> Task instructions:
Count how many lines in the entries below hold "LIST". Only the number belongs in the answer.

[Hardware design source files]
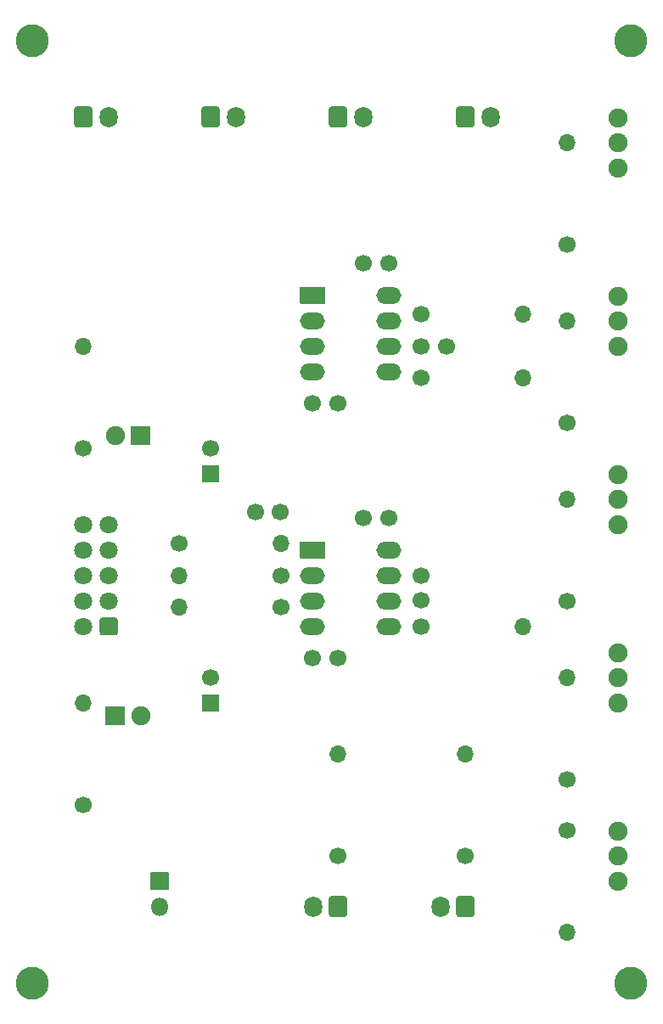
<source format=gts>
G04 #@! TF.GenerationSoftware,KiCad,Pcbnew,(5.1.10)-1*
G04 #@! TF.CreationDate,2021-07-20T07:39:08+09:00*
G04 #@! TF.ProjectId,MIX04,4d495830-342e-46b6-9963-61645f706362,Ver. 1.0*
G04 #@! TF.SameCoordinates,Original*
G04 #@! TF.FileFunction,Soldermask,Top*
G04 #@! TF.FilePolarity,Negative*
%FSLAX46Y46*%
G04 Gerber Fmt 4.6, Leading zero omitted, Abs format (unit mm)*
G04 Created by KiCad (PCBNEW (5.1.10)-1) date 2021-07-20 07:39:08*
%MOMM*%
%LPD*%
G01*
G04 APERTURE LIST*
%ADD10C,3.300000*%
%ADD11O,2.500000X1.700000*%
%ADD12C,1.900000*%
%ADD13O,1.700000X1.700000*%
%ADD14C,1.700000*%
%ADD15O,1.800000X1.800000*%
%ADD16C,1.800000*%
%ADD17O,1.800000X2.100000*%
G04 APERTURE END LIST*
D10*
G04 #@! TO.C,H4*
X163830000Y-144780000D03*
G04 #@! TD*
G04 #@! TO.C,H3*
X104140000Y-144780000D03*
G04 #@! TD*
G04 #@! TO.C,H2*
X163830000Y-50800000D03*
G04 #@! TD*
G04 #@! TO.C,H1*
X104140000Y-50800000D03*
G04 #@! TD*
D11*
G04 #@! TO.C,U1*
X139700000Y-101600000D03*
X132080000Y-109220000D03*
X139700000Y-104140000D03*
X132080000Y-106680000D03*
X139700000Y-106680000D03*
X132080000Y-104140000D03*
X139700000Y-109220000D03*
G36*
G01*
X130830000Y-102400000D02*
X130830000Y-100800000D01*
G75*
G02*
X130880000Y-100750000I50000J0D01*
G01*
X133280000Y-100750000D01*
G75*
G02*
X133330000Y-100800000I0J-50000D01*
G01*
X133330000Y-102400000D01*
G75*
G02*
X133280000Y-102450000I-50000J0D01*
G01*
X130880000Y-102450000D01*
G75*
G02*
X130830000Y-102400000I0J50000D01*
G01*
G37*
G04 #@! TD*
G04 #@! TO.C,U2*
X139700000Y-76200000D03*
X132080000Y-83820000D03*
X139700000Y-78740000D03*
X132080000Y-81280000D03*
X139700000Y-81280000D03*
X132080000Y-78740000D03*
X139700000Y-83820000D03*
G36*
G01*
X130830000Y-77000000D02*
X130830000Y-75400000D01*
G75*
G02*
X130880000Y-75350000I50000J0D01*
G01*
X133280000Y-75350000D01*
G75*
G02*
X133330000Y-75400000I0J-50000D01*
G01*
X133330000Y-77000000D01*
G75*
G02*
X133280000Y-77050000I-50000J0D01*
G01*
X130880000Y-77050000D01*
G75*
G02*
X130830000Y-77000000I0J50000D01*
G01*
G37*
G04 #@! TD*
D12*
G04 #@! TO.C,RV5*
X162560000Y-116840000D03*
X162560000Y-114340000D03*
X162560000Y-111840000D03*
G04 #@! TD*
G04 #@! TO.C,RV4*
X162560000Y-99060000D03*
X162560000Y-96560000D03*
X162560000Y-94060000D03*
G04 #@! TD*
G04 #@! TO.C,RV3*
X162560000Y-81280000D03*
X162560000Y-78780000D03*
X162560000Y-76280000D03*
G04 #@! TD*
G04 #@! TO.C,RV2*
X162560000Y-63500000D03*
X162560000Y-61000000D03*
X162560000Y-58500000D03*
G04 #@! TD*
G04 #@! TO.C,RV1*
X162560000Y-134620000D03*
X162560000Y-132120000D03*
X162560000Y-129620000D03*
G04 #@! TD*
D13*
G04 #@! TO.C,R15*
X109220000Y-116840000D03*
D14*
X109220000Y-127000000D03*
G04 #@! TD*
D13*
G04 #@! TO.C,R14*
X157480000Y-114300000D03*
D14*
X157480000Y-124460000D03*
G04 #@! TD*
D13*
G04 #@! TO.C,R13*
X109220000Y-81280000D03*
D14*
X109220000Y-91440000D03*
G04 #@! TD*
D13*
G04 #@! TO.C,R12*
X157480000Y-96520000D03*
D14*
X157480000Y-106680000D03*
G04 #@! TD*
D13*
G04 #@! TO.C,R11*
X153035000Y-109220000D03*
D14*
X142875000Y-109220000D03*
G04 #@! TD*
D13*
G04 #@! TO.C,R10*
X157480000Y-78740000D03*
D14*
X157480000Y-88900000D03*
G04 #@! TD*
D13*
G04 #@! TO.C,R9*
X147320000Y-121920000D03*
D14*
X147320000Y-132080000D03*
G04 #@! TD*
D13*
G04 #@! TO.C,R8*
X153035000Y-84455000D03*
D14*
X142875000Y-84455000D03*
G04 #@! TD*
D13*
G04 #@! TO.C,R7*
X118745000Y-107315000D03*
D14*
X128905000Y-107315000D03*
G04 #@! TD*
D13*
G04 #@! TO.C,R6*
X157480000Y-60960000D03*
D14*
X157480000Y-71120000D03*
G04 #@! TD*
D13*
G04 #@! TO.C,R5*
X118745000Y-104140000D03*
D14*
X128905000Y-104140000D03*
G04 #@! TD*
D13*
G04 #@! TO.C,R4*
X157480000Y-139700000D03*
D14*
X157480000Y-129540000D03*
G04 #@! TD*
D13*
G04 #@! TO.C,R3*
X134620000Y-121920000D03*
D14*
X134620000Y-132080000D03*
G04 #@! TD*
D13*
G04 #@! TO.C,R2*
X153035000Y-78105000D03*
D14*
X142875000Y-78105000D03*
G04 #@! TD*
D13*
G04 #@! TO.C,R1*
X128905000Y-100965000D03*
D14*
X118745000Y-100965000D03*
G04 #@! TD*
D15*
G04 #@! TO.C,J8*
X116840000Y-137160000D03*
G36*
G01*
X115940000Y-135470000D02*
X115940000Y-133770000D01*
G75*
G02*
X115990000Y-133720000I50000J0D01*
G01*
X117690000Y-133720000D01*
G75*
G02*
X117740000Y-133770000I0J-50000D01*
G01*
X117740000Y-135470000D01*
G75*
G02*
X117690000Y-135520000I-50000J0D01*
G01*
X115990000Y-135520000D01*
G75*
G02*
X115940000Y-135470000I0J50000D01*
G01*
G37*
G04 #@! TD*
D16*
G04 #@! TO.C,J7*
X109220000Y-99060000D03*
X109220000Y-101600000D03*
X109220000Y-104140000D03*
X109220000Y-106680000D03*
X109220000Y-109220000D03*
X111760000Y-99060000D03*
X111760000Y-101600000D03*
X111760000Y-104140000D03*
X111760000Y-106680000D03*
G36*
G01*
X112660000Y-108584705D02*
X112660000Y-109855295D01*
G75*
G02*
X112395295Y-110120000I-264705J0D01*
G01*
X111124705Y-110120000D01*
G75*
G02*
X110860000Y-109855295I0J264705D01*
G01*
X110860000Y-108584705D01*
G75*
G02*
X111124705Y-108320000I264705J0D01*
G01*
X112395295Y-108320000D01*
G75*
G02*
X112660000Y-108584705I0J-264705D01*
G01*
G37*
G04 #@! TD*
D17*
G04 #@! TO.C,J6*
X111720000Y-58420000D03*
G36*
G01*
X108320000Y-59205295D02*
X108320000Y-57634705D01*
G75*
G02*
X108584705Y-57370000I264705J0D01*
G01*
X109855295Y-57370000D01*
G75*
G02*
X110120000Y-57634705I0J-264705D01*
G01*
X110120000Y-59205295D01*
G75*
G02*
X109855295Y-59470000I-264705J0D01*
G01*
X108584705Y-59470000D01*
G75*
G02*
X108320000Y-59205295I0J264705D01*
G01*
G37*
G04 #@! TD*
G04 #@! TO.C,J5*
X124420000Y-58420000D03*
G36*
G01*
X121020000Y-59205295D02*
X121020000Y-57634705D01*
G75*
G02*
X121284705Y-57370000I264705J0D01*
G01*
X122555295Y-57370000D01*
G75*
G02*
X122820000Y-57634705I0J-264705D01*
G01*
X122820000Y-59205295D01*
G75*
G02*
X122555295Y-59470000I-264705J0D01*
G01*
X121284705Y-59470000D01*
G75*
G02*
X121020000Y-59205295I0J264705D01*
G01*
G37*
G04 #@! TD*
G04 #@! TO.C,J4*
X144820000Y-137160000D03*
G36*
G01*
X148220000Y-136374705D02*
X148220000Y-137945295D01*
G75*
G02*
X147955295Y-138210000I-264705J0D01*
G01*
X146684705Y-138210000D01*
G75*
G02*
X146420000Y-137945295I0J264705D01*
G01*
X146420000Y-136374705D01*
G75*
G02*
X146684705Y-136110000I264705J0D01*
G01*
X147955295Y-136110000D01*
G75*
G02*
X148220000Y-136374705I0J-264705D01*
G01*
G37*
G04 #@! TD*
G04 #@! TO.C,J3*
X137120000Y-58420000D03*
G36*
G01*
X133720000Y-59205295D02*
X133720000Y-57634705D01*
G75*
G02*
X133984705Y-57370000I264705J0D01*
G01*
X135255295Y-57370000D01*
G75*
G02*
X135520000Y-57634705I0J-264705D01*
G01*
X135520000Y-59205295D01*
G75*
G02*
X135255295Y-59470000I-264705J0D01*
G01*
X133984705Y-59470000D01*
G75*
G02*
X133720000Y-59205295I0J264705D01*
G01*
G37*
G04 #@! TD*
G04 #@! TO.C,J2*
X132120000Y-137160000D03*
G36*
G01*
X135520000Y-136374705D02*
X135520000Y-137945295D01*
G75*
G02*
X135255295Y-138210000I-264705J0D01*
G01*
X133984705Y-138210000D01*
G75*
G02*
X133720000Y-137945295I0J264705D01*
G01*
X133720000Y-136374705D01*
G75*
G02*
X133984705Y-136110000I264705J0D01*
G01*
X135255295Y-136110000D01*
G75*
G02*
X135520000Y-136374705I0J-264705D01*
G01*
G37*
G04 #@! TD*
G04 #@! TO.C,J1*
X149820000Y-58420000D03*
G36*
G01*
X146420000Y-59205295D02*
X146420000Y-57634705D01*
G75*
G02*
X146684705Y-57370000I264705J0D01*
G01*
X147955295Y-57370000D01*
G75*
G02*
X148220000Y-57634705I0J-264705D01*
G01*
X148220000Y-59205295D01*
G75*
G02*
X147955295Y-59470000I-264705J0D01*
G01*
X146684705Y-59470000D01*
G75*
G02*
X146420000Y-59205295I0J264705D01*
G01*
G37*
G04 #@! TD*
D12*
G04 #@! TO.C,D2*
X114935000Y-118110000D03*
G36*
G01*
X111445000Y-119010000D02*
X111445000Y-117210000D01*
G75*
G02*
X111495000Y-117160000I50000J0D01*
G01*
X113295000Y-117160000D01*
G75*
G02*
X113345000Y-117210000I0J-50000D01*
G01*
X113345000Y-119010000D01*
G75*
G02*
X113295000Y-119060000I-50000J0D01*
G01*
X111495000Y-119060000D01*
G75*
G02*
X111445000Y-119010000I0J50000D01*
G01*
G37*
G04 #@! TD*
G04 #@! TO.C,D1*
X112395000Y-90170000D03*
G36*
G01*
X115885000Y-89270000D02*
X115885000Y-91070000D01*
G75*
G02*
X115835000Y-91120000I-50000J0D01*
G01*
X114035000Y-91120000D01*
G75*
G02*
X113985000Y-91070000I0J50000D01*
G01*
X113985000Y-89270000D01*
G75*
G02*
X114035000Y-89220000I50000J0D01*
G01*
X115835000Y-89220000D01*
G75*
G02*
X115885000Y-89270000I0J-50000D01*
G01*
G37*
G04 #@! TD*
D14*
G04 #@! TO.C,C9*
X134580000Y-86995000D03*
X132080000Y-86995000D03*
G04 #@! TD*
G04 #@! TO.C,C8*
X134580000Y-112395000D03*
X132080000Y-112395000D03*
G04 #@! TD*
G04 #@! TO.C,C7*
X121920000Y-114340000D03*
G36*
G01*
X122720000Y-117690000D02*
X121120000Y-117690000D01*
G75*
G02*
X121070000Y-117640000I0J50000D01*
G01*
X121070000Y-116040000D01*
G75*
G02*
X121120000Y-115990000I50000J0D01*
G01*
X122720000Y-115990000D01*
G75*
G02*
X122770000Y-116040000I0J-50000D01*
G01*
X122770000Y-117640000D01*
G75*
G02*
X122720000Y-117690000I-50000J0D01*
G01*
G37*
G04 #@! TD*
G04 #@! TO.C,C6*
X121920000Y-91480000D03*
G36*
G01*
X122720000Y-94830000D02*
X121120000Y-94830000D01*
G75*
G02*
X121070000Y-94780000I0J50000D01*
G01*
X121070000Y-93180000D01*
G75*
G02*
X121120000Y-93130000I50000J0D01*
G01*
X122720000Y-93130000D01*
G75*
G02*
X122770000Y-93180000I0J-50000D01*
G01*
X122770000Y-94780000D01*
G75*
G02*
X122720000Y-94830000I-50000J0D01*
G01*
G37*
G04 #@! TD*
G04 #@! TO.C,C5*
X139660000Y-73025000D03*
X137160000Y-73025000D03*
G04 #@! TD*
G04 #@! TO.C,C4*
X139660000Y-98425000D03*
X137160000Y-98425000D03*
G04 #@! TD*
G04 #@! TO.C,C3*
X142875000Y-106640000D03*
X142875000Y-104140000D03*
G04 #@! TD*
G04 #@! TO.C,C2*
X142915000Y-81280000D03*
X145415000Y-81280000D03*
G04 #@! TD*
G04 #@! TO.C,C1*
X128865000Y-97790000D03*
X126365000Y-97790000D03*
G04 #@! TD*
M02*

</source>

> Solution:
2